総合学習「田舎暮らし」概要

1.目的

都会の恵まれた環境に住み慣れた生徒たちと教員が、都会の雑踏から離れ、窮屈な時間の流れから開放され、現地(田舎)での自然の中で現状を分析しながら生活していき、様々な知恵を養うこと。そして、自然の素晴らしさや怖さを肌で実感し、現地の方々との交流を通して自然と共存する知恵を学ぶこと。また、一軒家を年間通して借り上げることで自炊生活をし、生徒が自ら問題を発見し、その解決のためにチームワークを大事にし、積極的に取り組む姿勢や発想力を養う。究極的には、自給自足生活が目標であるが1年で完結ということではなく今後、可能ならば半永久的に取り組める「総合学習」としたい。

2.学習計画(年度によって多少の変更あり)

 

 

 

 

 

 

※第1回訪問以外はグループごとに分かれて訪問する。

 

3.動機付け

校内でも畑を作り年間通して野菜や果物を育てたり、キノコを栽培することなどを通して畑作業へ関心意欲を持たせ、現地訪問の際に役立てる。また、現地での実地見聞を通し、一人一人が“やりたいこと”、“やるべきこと”を自ら率先して見つる。一方で、こちらからも現地でしかできない体験などを示し、学習していく。

[抽出されたデータ項目]
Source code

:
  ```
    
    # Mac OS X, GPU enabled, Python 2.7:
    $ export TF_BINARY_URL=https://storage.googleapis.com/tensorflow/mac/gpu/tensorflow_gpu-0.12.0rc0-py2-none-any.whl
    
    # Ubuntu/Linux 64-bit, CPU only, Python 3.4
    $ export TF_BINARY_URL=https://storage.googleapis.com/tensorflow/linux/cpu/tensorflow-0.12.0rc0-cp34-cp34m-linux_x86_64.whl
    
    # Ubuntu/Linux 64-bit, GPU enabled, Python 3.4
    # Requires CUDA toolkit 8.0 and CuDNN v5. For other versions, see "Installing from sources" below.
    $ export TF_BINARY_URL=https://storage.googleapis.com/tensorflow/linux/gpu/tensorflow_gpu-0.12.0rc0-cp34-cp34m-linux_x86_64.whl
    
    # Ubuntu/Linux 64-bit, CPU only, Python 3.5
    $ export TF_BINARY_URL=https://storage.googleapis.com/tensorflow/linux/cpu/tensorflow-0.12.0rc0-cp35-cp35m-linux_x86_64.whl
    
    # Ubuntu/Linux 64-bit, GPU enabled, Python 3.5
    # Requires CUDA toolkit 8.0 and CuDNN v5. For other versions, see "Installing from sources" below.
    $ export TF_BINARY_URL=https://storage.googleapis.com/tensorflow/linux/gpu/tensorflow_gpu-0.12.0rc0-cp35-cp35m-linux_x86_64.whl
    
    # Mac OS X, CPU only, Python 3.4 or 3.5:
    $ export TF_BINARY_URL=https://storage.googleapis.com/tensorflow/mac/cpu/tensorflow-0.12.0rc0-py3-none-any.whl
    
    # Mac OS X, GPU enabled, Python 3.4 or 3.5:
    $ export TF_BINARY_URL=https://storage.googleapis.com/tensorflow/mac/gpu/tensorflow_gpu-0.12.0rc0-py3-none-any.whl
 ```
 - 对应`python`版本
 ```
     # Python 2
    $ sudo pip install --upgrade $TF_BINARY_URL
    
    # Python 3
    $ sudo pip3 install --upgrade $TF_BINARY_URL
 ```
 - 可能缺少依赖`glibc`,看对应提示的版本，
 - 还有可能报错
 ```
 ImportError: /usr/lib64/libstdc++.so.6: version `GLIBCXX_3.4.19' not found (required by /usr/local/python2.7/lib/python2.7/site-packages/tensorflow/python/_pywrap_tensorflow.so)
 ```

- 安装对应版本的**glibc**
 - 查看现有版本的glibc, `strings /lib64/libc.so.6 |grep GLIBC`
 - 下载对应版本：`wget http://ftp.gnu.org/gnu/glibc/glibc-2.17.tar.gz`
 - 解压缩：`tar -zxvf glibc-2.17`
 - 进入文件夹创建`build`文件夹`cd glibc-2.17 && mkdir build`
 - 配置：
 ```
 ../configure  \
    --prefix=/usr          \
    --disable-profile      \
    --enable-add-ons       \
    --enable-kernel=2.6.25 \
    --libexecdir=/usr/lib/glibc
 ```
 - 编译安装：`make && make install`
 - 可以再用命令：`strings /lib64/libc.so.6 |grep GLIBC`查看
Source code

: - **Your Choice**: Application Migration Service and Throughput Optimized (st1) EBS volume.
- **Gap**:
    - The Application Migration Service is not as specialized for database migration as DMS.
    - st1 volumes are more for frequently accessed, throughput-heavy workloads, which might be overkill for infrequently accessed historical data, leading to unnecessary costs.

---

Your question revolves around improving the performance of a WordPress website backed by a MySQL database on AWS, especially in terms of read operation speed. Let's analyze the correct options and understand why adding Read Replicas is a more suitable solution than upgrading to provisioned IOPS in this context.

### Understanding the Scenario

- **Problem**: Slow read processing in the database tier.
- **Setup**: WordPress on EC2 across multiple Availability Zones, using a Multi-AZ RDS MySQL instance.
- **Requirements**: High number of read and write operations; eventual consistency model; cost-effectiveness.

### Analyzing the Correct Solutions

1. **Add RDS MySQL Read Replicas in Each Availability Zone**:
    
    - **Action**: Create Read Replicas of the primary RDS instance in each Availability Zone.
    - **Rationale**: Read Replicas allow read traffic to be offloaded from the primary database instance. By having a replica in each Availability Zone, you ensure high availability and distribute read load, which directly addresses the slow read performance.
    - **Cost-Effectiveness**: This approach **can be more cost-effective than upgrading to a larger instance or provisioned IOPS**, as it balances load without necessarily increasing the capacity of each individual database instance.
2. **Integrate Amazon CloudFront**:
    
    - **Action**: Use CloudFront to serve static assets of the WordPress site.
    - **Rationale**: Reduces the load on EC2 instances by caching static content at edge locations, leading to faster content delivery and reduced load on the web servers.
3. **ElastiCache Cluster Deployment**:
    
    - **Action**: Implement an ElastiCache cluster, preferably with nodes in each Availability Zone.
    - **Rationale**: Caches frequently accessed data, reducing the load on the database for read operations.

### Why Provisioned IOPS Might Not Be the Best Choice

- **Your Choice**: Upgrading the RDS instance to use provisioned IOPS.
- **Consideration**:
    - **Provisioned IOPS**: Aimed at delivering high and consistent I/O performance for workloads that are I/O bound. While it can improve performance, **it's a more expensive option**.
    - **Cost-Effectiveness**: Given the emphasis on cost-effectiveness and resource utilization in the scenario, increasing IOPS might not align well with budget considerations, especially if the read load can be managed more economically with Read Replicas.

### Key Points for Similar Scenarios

(作業項目)
総合学習「田舎暮らし」の概要から、「総合学習「田舎暮らし」概要」を含む語句で始まり「組める「総合学習」としたい。」で終わる部分を取り出し、「生徒」を「学生」に置き換えて書き直してください。 一覧はこの作業には一切関係しません。

(解答)
総合学習「田舎暮らし」概要

1.目的

都会の恵まれた環境に住み慣れた学生たちと教員が、都会の雑踏から離れ、窮屈な時間の流れから開放され、現地(田舎)での自然の中で現状を分析しながら生活していき、様々な知恵を養うこと。そして、自然の素晴らしさや怖さを肌で実感し、現地の方々との交流を通して自然と共存する知恵を学ぶこと。また、一軒家を年間通して借り上げることで自炊生活をし、学生が自ら問題を発見し、その解決のためにチームワークを大事にし、積極的に取り組む姿勢や発想力を養う。究極的には、自給自足生活が目標であるが1年で完結ということではなく今後、可能ならば半永久的に取り組める「総合学習」としたい。